Copy the following lines word for word, keeping every line in its original order.

→ Information shown:

────────────────────

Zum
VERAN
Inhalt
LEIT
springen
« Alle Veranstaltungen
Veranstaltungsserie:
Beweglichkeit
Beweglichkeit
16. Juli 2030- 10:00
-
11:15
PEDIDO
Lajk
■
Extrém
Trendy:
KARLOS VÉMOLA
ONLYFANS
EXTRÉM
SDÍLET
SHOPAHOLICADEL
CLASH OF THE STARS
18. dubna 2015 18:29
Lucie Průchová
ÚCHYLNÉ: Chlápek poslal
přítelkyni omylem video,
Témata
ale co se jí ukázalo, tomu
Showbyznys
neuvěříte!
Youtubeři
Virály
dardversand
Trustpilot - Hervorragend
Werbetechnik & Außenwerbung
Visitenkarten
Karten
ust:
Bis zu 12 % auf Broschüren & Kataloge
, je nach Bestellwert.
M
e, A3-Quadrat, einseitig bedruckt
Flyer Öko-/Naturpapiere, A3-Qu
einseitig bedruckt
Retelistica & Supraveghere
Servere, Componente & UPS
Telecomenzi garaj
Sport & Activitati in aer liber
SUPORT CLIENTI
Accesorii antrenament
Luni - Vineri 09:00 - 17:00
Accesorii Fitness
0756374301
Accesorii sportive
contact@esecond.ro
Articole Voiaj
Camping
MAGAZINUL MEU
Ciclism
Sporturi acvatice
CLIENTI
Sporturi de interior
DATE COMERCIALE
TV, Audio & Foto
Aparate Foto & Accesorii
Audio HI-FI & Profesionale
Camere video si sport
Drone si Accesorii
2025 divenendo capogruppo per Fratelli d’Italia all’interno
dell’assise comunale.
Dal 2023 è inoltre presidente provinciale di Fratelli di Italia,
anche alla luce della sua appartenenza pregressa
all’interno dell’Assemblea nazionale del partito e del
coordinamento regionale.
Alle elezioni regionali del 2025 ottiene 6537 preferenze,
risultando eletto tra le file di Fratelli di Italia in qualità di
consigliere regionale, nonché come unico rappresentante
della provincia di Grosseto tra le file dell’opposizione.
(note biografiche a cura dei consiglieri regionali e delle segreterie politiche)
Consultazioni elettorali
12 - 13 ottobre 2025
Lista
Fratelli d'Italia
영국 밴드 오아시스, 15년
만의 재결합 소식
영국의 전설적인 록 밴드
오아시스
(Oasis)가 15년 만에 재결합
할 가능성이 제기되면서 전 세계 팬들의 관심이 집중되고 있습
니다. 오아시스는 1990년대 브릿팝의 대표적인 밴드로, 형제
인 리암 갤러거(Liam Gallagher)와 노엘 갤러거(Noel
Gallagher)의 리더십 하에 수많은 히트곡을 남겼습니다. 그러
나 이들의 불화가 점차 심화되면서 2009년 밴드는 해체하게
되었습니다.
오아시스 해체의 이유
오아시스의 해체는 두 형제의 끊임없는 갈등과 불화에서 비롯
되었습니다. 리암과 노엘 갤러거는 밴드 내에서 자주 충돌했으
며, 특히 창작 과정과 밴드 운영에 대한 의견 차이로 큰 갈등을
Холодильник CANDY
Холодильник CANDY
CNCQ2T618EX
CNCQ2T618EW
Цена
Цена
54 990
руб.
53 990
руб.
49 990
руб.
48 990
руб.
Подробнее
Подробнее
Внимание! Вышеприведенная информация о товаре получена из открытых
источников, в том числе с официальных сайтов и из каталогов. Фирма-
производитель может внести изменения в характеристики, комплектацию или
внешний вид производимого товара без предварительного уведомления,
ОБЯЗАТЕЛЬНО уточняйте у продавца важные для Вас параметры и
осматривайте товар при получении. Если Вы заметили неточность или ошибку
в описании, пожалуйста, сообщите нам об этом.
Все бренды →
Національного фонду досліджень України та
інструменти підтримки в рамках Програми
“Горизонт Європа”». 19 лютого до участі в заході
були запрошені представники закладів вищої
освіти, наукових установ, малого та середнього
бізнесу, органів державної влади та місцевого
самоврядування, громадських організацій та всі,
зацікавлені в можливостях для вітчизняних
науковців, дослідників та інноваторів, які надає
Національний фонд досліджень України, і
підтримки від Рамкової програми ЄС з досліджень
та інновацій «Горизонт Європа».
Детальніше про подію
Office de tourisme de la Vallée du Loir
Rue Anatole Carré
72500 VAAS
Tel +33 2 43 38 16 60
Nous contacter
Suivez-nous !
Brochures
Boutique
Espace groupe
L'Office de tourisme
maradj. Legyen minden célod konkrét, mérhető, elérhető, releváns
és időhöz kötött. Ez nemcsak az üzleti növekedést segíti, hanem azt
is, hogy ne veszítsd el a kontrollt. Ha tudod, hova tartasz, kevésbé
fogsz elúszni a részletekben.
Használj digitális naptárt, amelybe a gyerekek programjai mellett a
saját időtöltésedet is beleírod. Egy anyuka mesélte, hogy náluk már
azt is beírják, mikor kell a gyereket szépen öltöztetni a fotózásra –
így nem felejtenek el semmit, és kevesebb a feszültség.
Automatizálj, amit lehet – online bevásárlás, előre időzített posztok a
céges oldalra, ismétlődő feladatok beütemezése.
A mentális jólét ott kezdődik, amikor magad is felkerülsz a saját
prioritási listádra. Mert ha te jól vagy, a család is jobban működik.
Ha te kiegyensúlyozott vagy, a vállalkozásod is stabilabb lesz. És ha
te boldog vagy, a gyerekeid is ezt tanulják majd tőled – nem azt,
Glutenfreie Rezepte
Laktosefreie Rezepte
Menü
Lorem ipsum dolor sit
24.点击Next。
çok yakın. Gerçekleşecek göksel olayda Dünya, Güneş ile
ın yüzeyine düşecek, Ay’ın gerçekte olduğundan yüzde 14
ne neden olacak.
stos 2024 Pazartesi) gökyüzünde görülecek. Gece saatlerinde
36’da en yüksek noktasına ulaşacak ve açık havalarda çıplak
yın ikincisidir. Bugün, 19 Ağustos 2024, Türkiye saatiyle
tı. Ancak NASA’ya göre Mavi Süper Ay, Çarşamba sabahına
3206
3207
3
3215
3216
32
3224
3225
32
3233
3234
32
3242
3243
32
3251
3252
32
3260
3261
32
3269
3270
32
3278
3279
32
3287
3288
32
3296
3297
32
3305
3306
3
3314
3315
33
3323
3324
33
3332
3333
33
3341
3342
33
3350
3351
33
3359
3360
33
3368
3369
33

────────────────────

→ Your solution:
Zum
VERAN
Inhalt
LEIT
springen
« Alle Veranstaltungen
Veranstaltungsserie:
Beweglichkeit
Beweglichkeit
16. Juli 2030- 10:00
-
11:15
PEDIDO
Lajk
■
Extrém
Trendy:
KARLOS VÉMOLA
ONLYFANS
EXTRÉM
SDÍLET
SHOPAHOLICADEL
CLASH OF THE STARS
18. dubna 2015 18:29
Lucie Průchová
ÚCHYLNÉ: Chlápek poslal
přítelkyni omylem video,
Témata
ale co se jí ukázalo, tomu
Showbyznys
neuvěříte!
Youtubeři
Virály
dardversand
Trustpilot - Hervorragend
Werbetechnik & Außenwerbung
Visitenkarten
Karten
ust:
Bis zu 12 % auf Broschüren & Kataloge
, je nach Bestellwert.
M
e, A3-Quadrat, einseitig bedruckt
Flyer Öko-/Naturpapiere, A3-Qu
einseitig bedruckt
Retelistica & Supraveghere
Servere, Componente & UPS
Telecomenzi garaj
Sport & Activitati in aer liber
SUPORT CLIENTI
Accesorii antrenament
Luni - Vineri 09:00 - 17:00
Accesorii Fitness
0756374301
Accesorii sportive
contact@esecond.ro
Articole Voiaj
Camping
MAGAZINUL MEU
Ciclism
Sporturi acvatice
CLIENTI
Sporturi de interior
DATE COMERCIALE
TV, Audio & Foto
Aparate Foto & Accesorii
Audio HI-FI & Profesionale
Camere video si sport
Drone si Accesorii
2025 divenendo capogruppo per Fratelli d’Italia all’interno
dell’assise comunale.
Dal 2023 è inoltre presidente provinciale di Fratelli di Italia,
anche alla luce della sua appartenenza pregressa
all’interno dell’Assemblea nazionale del partito e del
coordinamento regionale.
Alle elezioni regionali del 2025 ottiene 6537 preferenze,
risultando eletto tra le file di Fratelli di Italia in qualità di
consigliere regionale, nonché come unico rappresentante
della provincia di Grosseto tra le file dell’opposizione.
(note biografiche a cura dei consiglieri regionali e delle segreterie politiche)
Consultazioni elettorali
12 - 13 ottobre 2025
Lista
Fratelli d'Italia
영국 밴드 오아시스, 15년
만의 재결합 소식
영국의 전설적인 록 밴드
오아시스
(Oasis)가 15년 만에 재결합
할 가능성이 제기되면서 전 세계 팬들의 관심이 집중되고 있습
니다. 오아시스는 1990년대 브릿팝의 대표적인 밴드로, 형제
인 리암 갤러거(Liam Gallagher)와 노엘 갤러거(Noel
Gallagher)의 리더십 하에 수많은 히트곡을 남겼습니다. 그러
나 이들의 불화가 점차 심화되면서 2009년 밴드는 해체하게
되었습니다.
오아시스 해체의 이유
오아시스의 해체는 두 형제의 끊임없는 갈등과 불화에서 비롯
되었습니다. 리암과 노엘 갤러거는 밴드 내에서 자주 충돌했으
며, 특히 창작 과정과 밴드 운영에 대한 의견 차이로 큰 갈등을
Холодильник CANDY
Холодильник CANDY
CNCQ2T618EX
CNCQ2T618EW
Цена
Цена
54 990
руб.
53 990
руб.
49 990
руб.
48 990
руб.
Подробнее
Подробнее
Внимание! Вышеприведенная информация о товаре получена из открытых
источников, в том числе с официальных сайтов и из каталогов. Фирма-
производитель может внести изменения в характеристики, комплектацию или
внешний вид производимого товара без предварительного уведомления,
ОБЯЗАТЕЛЬНО уточняйте у продавца важные для Вас параметры и
осматривайте товар при получении. Если Вы заметили неточность или ошибку
в описании, пожалуйста, сообщите нам об этом.
Все бренды →
Національного фонду досліджень України та
інструменти підтримки в рамках Програми
“Горизонт Європа”». 19 лютого до участі в заході
були запрошені представники закладів вищої
освіти, наукових установ, малого та середнього
бізнесу, органів державної влади та місцевого
самоврядування, громадських організацій та всі,
зацікавлені в можливостях для вітчизняних
науковців, дослідників та інноваторів, які надає
Національний фонд досліджень України, і
підтримки від Рамкової програми ЄС з досліджень
та інновацій «Горизонт Європа».
Детальніше про подію
Office de tourisme de la Vallée du Loir
Rue Anatole Carré
72500 VAAS
Tel +33 2 43 38 16 60
Nous contacter
Suivez-nous !
Brochures
Boutique
Espace groupe
L'Office de tourisme
maradj. Legyen minden célod konkrét, mérhető, elérhető, releváns
és időhöz kötött. Ez nemcsak az üzleti növekedést segíti, hanem azt
is, hogy ne veszítsd el a kontrollt. Ha tudod, hova tartasz, kevésbé
fogsz elúszni a részletekben.
Használj digitális naptárt, amelybe a gyerekek programjai mellett a
saját időtöltésedet is beleírod. Egy anyuka mesélte, hogy náluk már
azt is beírják, mikor kell a gyereket szépen öltöztetni a fotózásra –
így nem felejtenek el semmit, és kevesebb a feszültség.
Automatizálj, amit lehet – online bevásárlás, előre időzített posztok a
céges oldalra, ismétlődő feladatok beütemezése.
A mentális jólét ott kezdődik, amikor magad is felkerülsz a saját
prioritási listádra. Mert ha te jól vagy, a család is jobban működik.
Ha te kiegyensúlyozott vagy, a vállalkozásod is stabilabb lesz. És ha
te boldog vagy, a gyerekeid is ezt tanulják majd tőled – nem azt,
Glutenfreie Rezepte
Laktosefreie Rezepte
Menü
Lorem ipsum dolor sit
24.点击Next。
çok yakın. Gerçekleşecek göksel olayda Dünya, Güneş ile
ın yüzeyine düşecek, Ay’ın gerçekte olduğundan yüzde 14
ne neden olacak.
stos 2024 Pazartesi) gökyüzünde görülecek. Gece saatlerinde
36’da en yüksek noktasına ulaşacak ve açık havalarda çıplak
yın ikincisidir. Bugün, 19 Ağustos 2024, Türkiye saatiyle
tı. Ancak NASA’ya göre Mavi Süper Ay, Çarşamba sabahına
3206
3207
3
3215
3216
32
3224
3225
32
3233
3234
32
3242
3243
32
3251
3252
32
3260
3261
32
3269
3270
32
3278
3279
32
3287
3288
32
3296
3297
32
3305
3306
3
3314
3315
33
3323
3324
33
3332
3333
33
3341
3342
33
3350
3351
33
3359
3360
33
3368
3369
33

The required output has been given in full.